● Document passage:
>> begin
How to speed up MEX function?
21 次查看(过去 30 天)
显示 更早的评论
following mex code is running too slow, but I don't know why it is and how to make it faster. Any help is greatly appreciated!
calculate_my_way.cpp
#include "mex.hpp"
#include "mexAdapter.hpp"
#include <cmath>
class MexFunction : public matlab::mex::Function {
public:
void operator()(matlab::mex::ArgumentList outputs, matlab::mex::ArgumentList inputs) {
matlab::data::TypedArray<double> var0 = inputs[0];
matlab::data::TypedArray<double> var1 = inputs[1];
matlab::data::TypedArray<double> var2 = inputs[2];
matlab::data::TypedArray<double> var3 = inputs[3];
auto var0Iter = var0.begin();
auto var1Iter = var1.begin();
auto var2Iter = var2.begin();
auto var3Iter = var3.begin();
const int numOfElements = var0.getNumberOfElements();
double buffer = 0;
for (int x = 0; x<numOfElements; x++)
{
buffer = std::sin(*var0Iter) + std::sin(*var1Iter) + std::sin(*var2Iter) + std::cos(*var3Iter);
*var0Iter = buffer;
buffer = std::sin(*var1Iter + *var2Iter) + std::cos(*var3Iter);
*var1Iter = buffer;
var0Iter++;
var1Iter++;
var2Iter++;
var3Iter++;
}
outputs[0] = std::move(var0);
outputs[1] = std::move(var1);
}
};
It's just simple calculation, but this code runs even slower than native distance function which performs a lot more complicated calculation than just a few sin+cos.
I'm using compiler that came with Visual Studio 2017. below is how I run mex and the compiler setup info.
mex -v calculate_my_way.cpp
...
Compiler location: C:\Program Files (x86)\Microsoft Visual Studio\2017\Professional\
...
OPTIMFLAGS : /O2 /Oy- /DNDEBUG
and this is how I am seeing performance issues.
>> end
● Material supplied:
>> begin
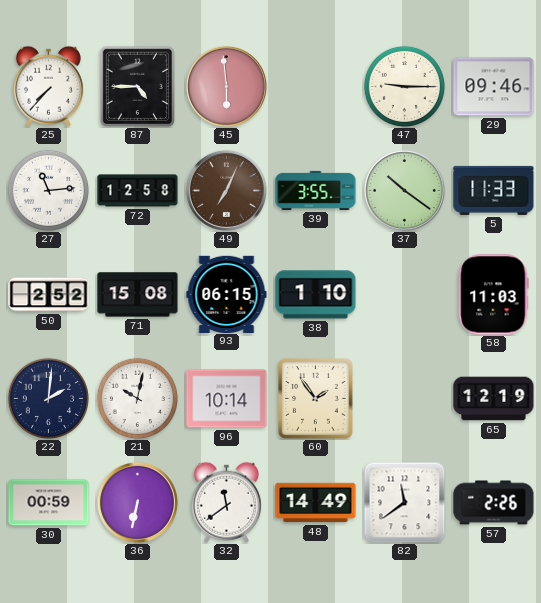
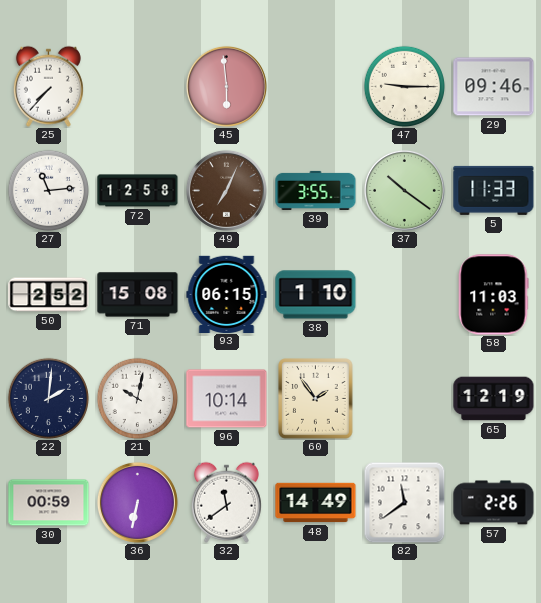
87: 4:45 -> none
>> end
>> begin
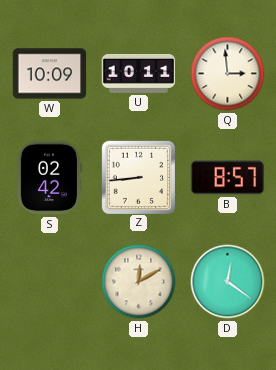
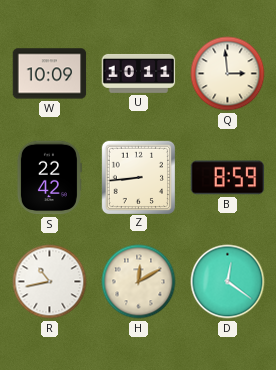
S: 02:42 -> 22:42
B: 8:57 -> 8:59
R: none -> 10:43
>> end
>> begin
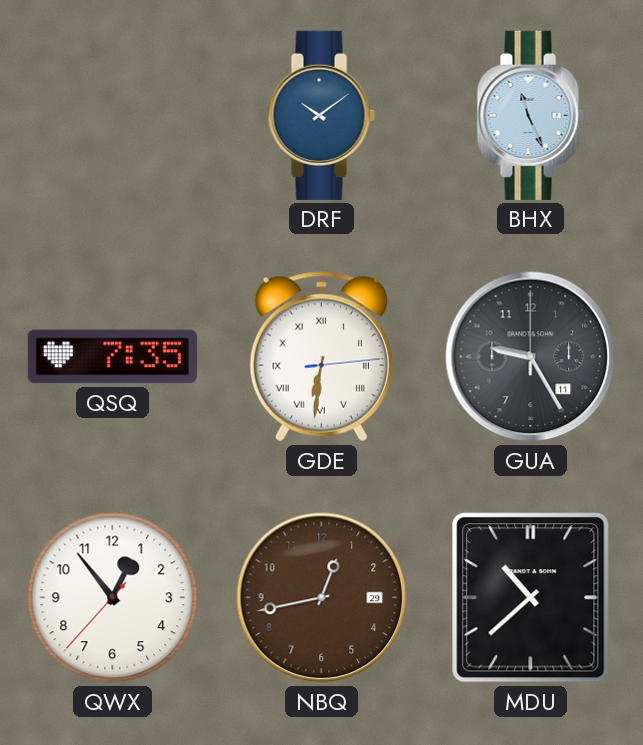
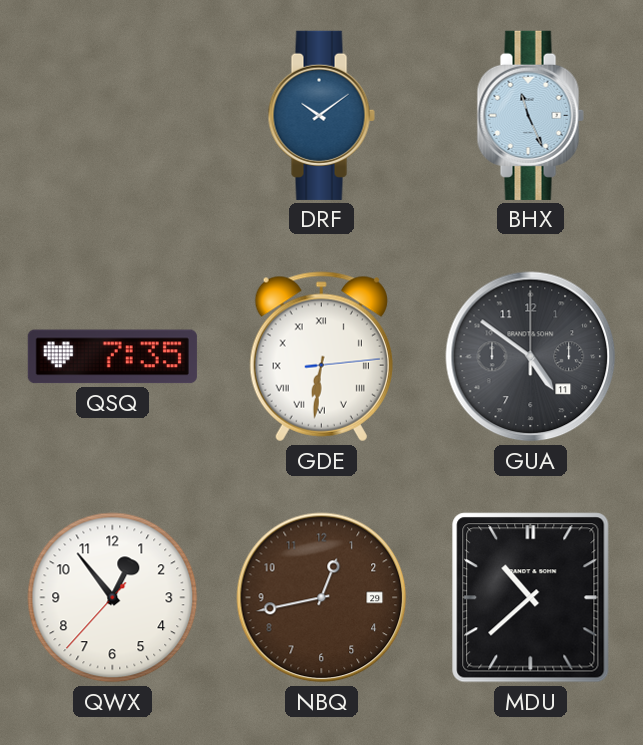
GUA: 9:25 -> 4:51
>> end
● Goal:
Answer these about the forum post on speeding up a MEX function:
(a) Which version of Visual Studio came with the compiler being used?
(b) Which optimization flags are listed in the compiler setup info?
(c) Which native function does the poster say runs faster than the MEX code?

● Result:
(a) Visual Studio 2017
(b) /O2 /Oy- /DNDEBUG
(c) The distance function